WORK INSTRUCTION: Turn every line of text in the rows below into a numbered list, with one line per item and no blank lines. Leave the pictures out of your answer.

MATERIAL FOR THIS EXERCISE:

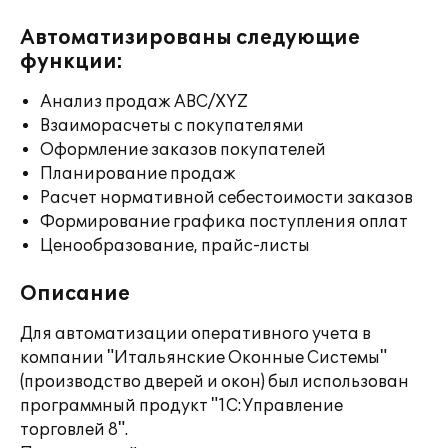
Автоматизированы следующие
функции:
Анализ продаж ABC/XYZ
Взаиморасчеты с покупателями
Оформление заказов покупателей
Планирование продаж
Расчет нормативной себестоимости заказов
Формирование графика поступления оплат
Ценообразование, прайс-листы
Описание
Для автоматизации оперативного учета в
компании "Итальянские Оконные Системы"
(производство дверей и окон) был использован
программный продукт "1С:Управление
торговлей 8".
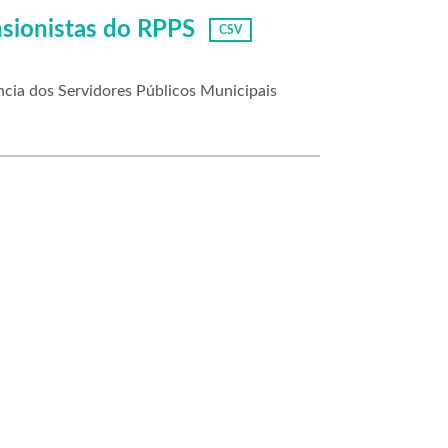
nsionistas do RPPS
CSV
cia dos Servidores Públicos Municipais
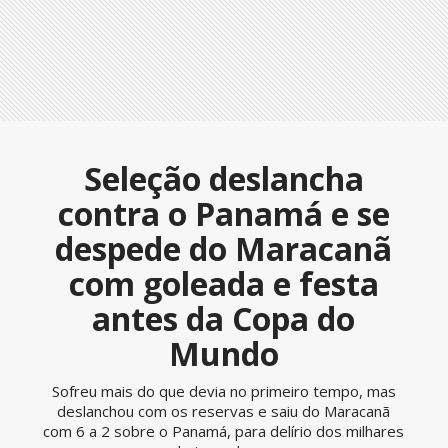
Seleção deslancha
contra o Panamá e se
despede do Maracanã
com goleada e festa
antes da Copa do
Mundo
Sofreu mais do que devia no primeiro tempo, mas
deslanchou com os reservas e saiu do Maracanã
com 6 a 2 sobre o Panamá, para delírio dos milhares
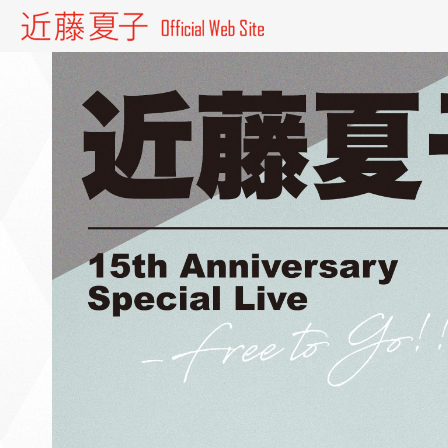
近藤夏子 Official website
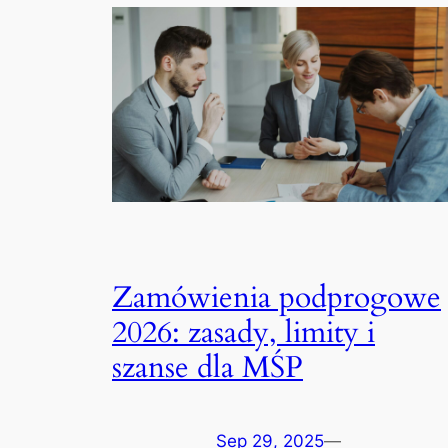
Zamówienia podprogowe
2026: zasady, limity i
szanse dla MŚP
Sep 29, 2025
—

RESPONSE TO THIS EXERCISE:
1. Автоматизированы следующие
2. функции:
3. Анализ продаж ABC/XYZ
4. Взаиморасчеты с покупателями
5. Оформление заказов покупателей
6. Планирование продаж
7. Расчет нормативной себестоимости заказов
8. Формирование графика поступления оплат
9. Ценообразование, прайс-листы
10. Описание
11. Для автоматизации оперативного учета в
12. компании "Итальянские Оконные Системы"
13. (производство дверей и окон) был использован
14. программный продукт "1С:Управление
15. торговлей 8".
16. nsionistas do RPPS
17. CSV
18. cia dos Servidores Públicos Municipais
19. Seleção deslancha
20. contra o Panamá e se
21. despede do Maracanã
22. com goleada e festa
23. antes da Copa do
24. Mundo
25. Sofreu mais do que devia no primeiro tempo, mas
26. deslanchou com os reservas e saiu do Maracanã
27. com 6 a 2 sobre o Panamá, para delírio dos milhares
28. 近藤夏子 Official website
29. Zamówienia podprogowe
30. 2026: zasady, limity i
31. szanse dla MŚP
32. Sep 29, 2025
33. —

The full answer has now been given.